Elizabeth Banks’ 2019 reboot of “Charlie’s Angels” didn’t take off. Critical reviews were very mixed, more so than audience ones, and the film made only $73 million worldwide from a budget of around $50 million – becoming one of 2019’s biggest disappointments.
Looking back at the film, Banks says tells The New York Times she is still “proud of the movie” but has some regrets about the film’s marketing. Specifically, said marketing was mostly targeted young women, at the expense of not making it into a film that appeals to a wider audience, which may have been a mistake:
“I wish that the movie had not been presented as just for girls, because I didn’t make it just for girls. There was a disconnect on the marketing side of it for me. When women do things in Hollywood it becomes this story. There was a story around ‘Charlie’s Angels’ that I was creating some feminist manifesto. I was just making an action movie.

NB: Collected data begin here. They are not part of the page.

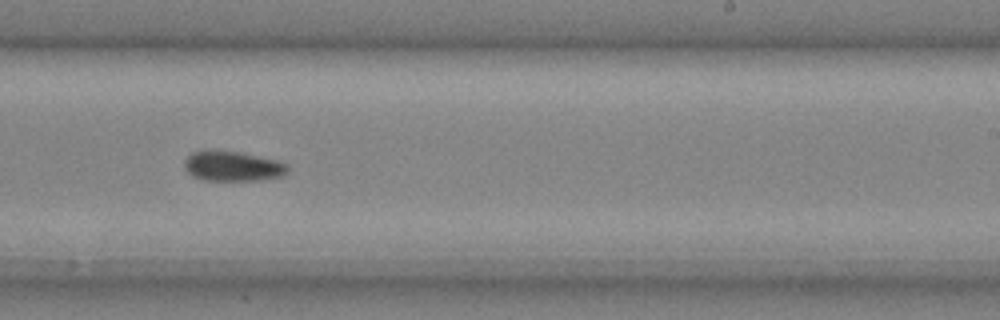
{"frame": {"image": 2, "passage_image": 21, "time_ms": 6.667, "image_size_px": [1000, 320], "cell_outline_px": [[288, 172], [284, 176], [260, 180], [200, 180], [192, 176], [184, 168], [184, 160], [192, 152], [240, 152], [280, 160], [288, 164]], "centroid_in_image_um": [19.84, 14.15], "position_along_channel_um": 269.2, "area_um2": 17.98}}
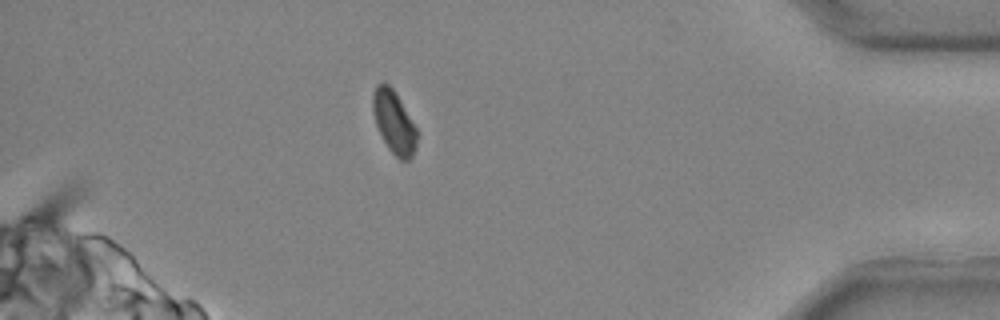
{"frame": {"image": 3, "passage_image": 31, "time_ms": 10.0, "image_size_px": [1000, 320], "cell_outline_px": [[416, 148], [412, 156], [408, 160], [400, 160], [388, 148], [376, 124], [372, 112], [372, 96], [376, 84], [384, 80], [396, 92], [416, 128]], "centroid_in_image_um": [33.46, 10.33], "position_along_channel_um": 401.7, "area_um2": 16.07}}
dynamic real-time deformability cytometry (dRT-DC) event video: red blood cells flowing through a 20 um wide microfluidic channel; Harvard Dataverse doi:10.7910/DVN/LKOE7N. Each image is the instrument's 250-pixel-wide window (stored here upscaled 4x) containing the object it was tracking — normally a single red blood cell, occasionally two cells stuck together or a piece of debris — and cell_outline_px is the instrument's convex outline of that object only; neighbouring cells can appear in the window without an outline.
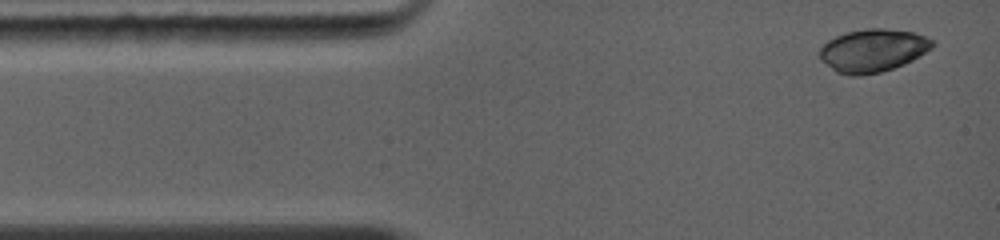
{"species": "common noctule bat (a hibernating species)", "species_latin": "Nyctalus noctula", "temperature_condition": "warm", "stored_images_in_passage": 5, "camera_frame_rate_fps": 5000, "um_per_image_px": 0.085, "animal": {"sex": "female", "body_mass_g": 19.0, "forearm_length_mm": 56.7}, "frame": {"image": 1, "passage_image": 1, "time_ms": 0.0, "image_size_px": [1000, 240], "cell_outline_px": [[936, 44], [932, 48], [920, 56], [904, 64], [880, 72], [856, 76], [848, 76], [836, 72], [820, 60], [820, 48], [828, 40], [836, 36], [848, 32], [868, 28], [884, 28], [912, 32], [924, 36], [932, 40]], "centroid_in_image_um": [74.19, 4.3], "position_along_channel_um": 10.8, "area_um2": 28.15}}
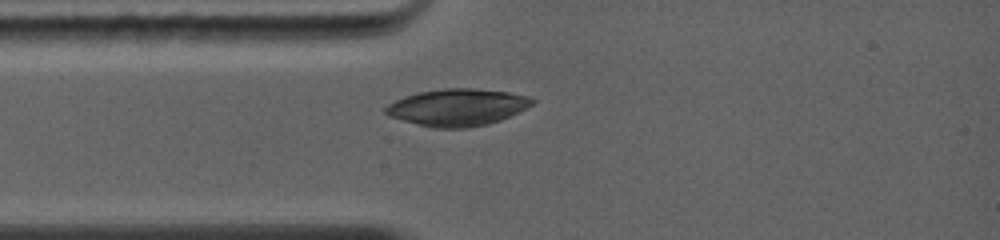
{"frame": {"image": 2, "passage_image": 5, "time_ms": 2.2, "image_size_px": [1000, 240], "cell_outline_px": [[536, 100], [532, 104], [500, 120], [488, 124], [468, 128], [432, 128], [416, 124], [388, 116], [384, 112], [384, 108], [388, 104], [404, 96], [420, 92], [444, 88], [472, 88], [508, 92], [528, 96]], "centroid_in_image_um": [38.83, 9.13], "position_along_channel_um": 46.2, "area_um2": 31.5}}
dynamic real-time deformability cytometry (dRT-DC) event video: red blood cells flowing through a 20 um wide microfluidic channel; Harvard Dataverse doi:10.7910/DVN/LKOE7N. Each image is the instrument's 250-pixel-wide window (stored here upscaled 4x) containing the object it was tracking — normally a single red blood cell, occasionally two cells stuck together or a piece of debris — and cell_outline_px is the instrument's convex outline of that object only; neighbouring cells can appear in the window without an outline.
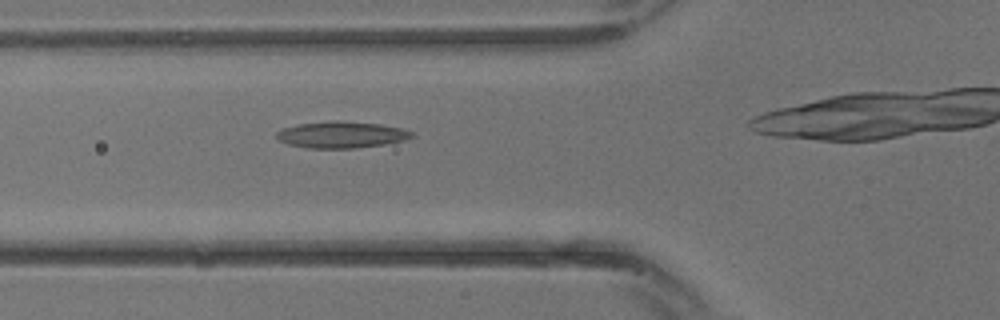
{"species": "common noctule bat (a hibernating species)", "species_latin": "Nyctalus noctula", "temperature_condition": "warm", "stored_images_in_passage": 5, "camera_frame_rate_fps": 3000, "um_per_image_px": 0.085, "animal": {"sex": "male", "body_mass_g": 13.3}, "frame": {"image": 1, "passage_image": 4, "time_ms": 1.0, "image_size_px": [1000, 320], "cell_outline_px": [[412, 136], [404, 140], [384, 144], [356, 148], [308, 148], [288, 144], [276, 140], [276, 132], [284, 128], [296, 124], [332, 120], [340, 120], [380, 124], [404, 128], [412, 132]], "centroid_in_image_um": [28.98, 11.44], "position_along_channel_um": 96.8, "area_um2": 21.04}}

[I] would’ve liked to have made ‘Mission: Impossible,’ but women aren’t directing ‘Mission: Impossible.’ I was able to direct an action movie, frankly, because it starred women and I’m a female director, and that is the confine right now in Hollywood.”
Banks says at one time, a “big producer of big action movies” told her that she couldn’t direct action films because “male actors were not going to follow me”.
The film followed on from numerous TV and film incarnations from the successful original 1970s series and the two McG-directed early 2000s films which were major hits, to the short-lived 2011 TV series incarnation that has been almost entirely forgotten.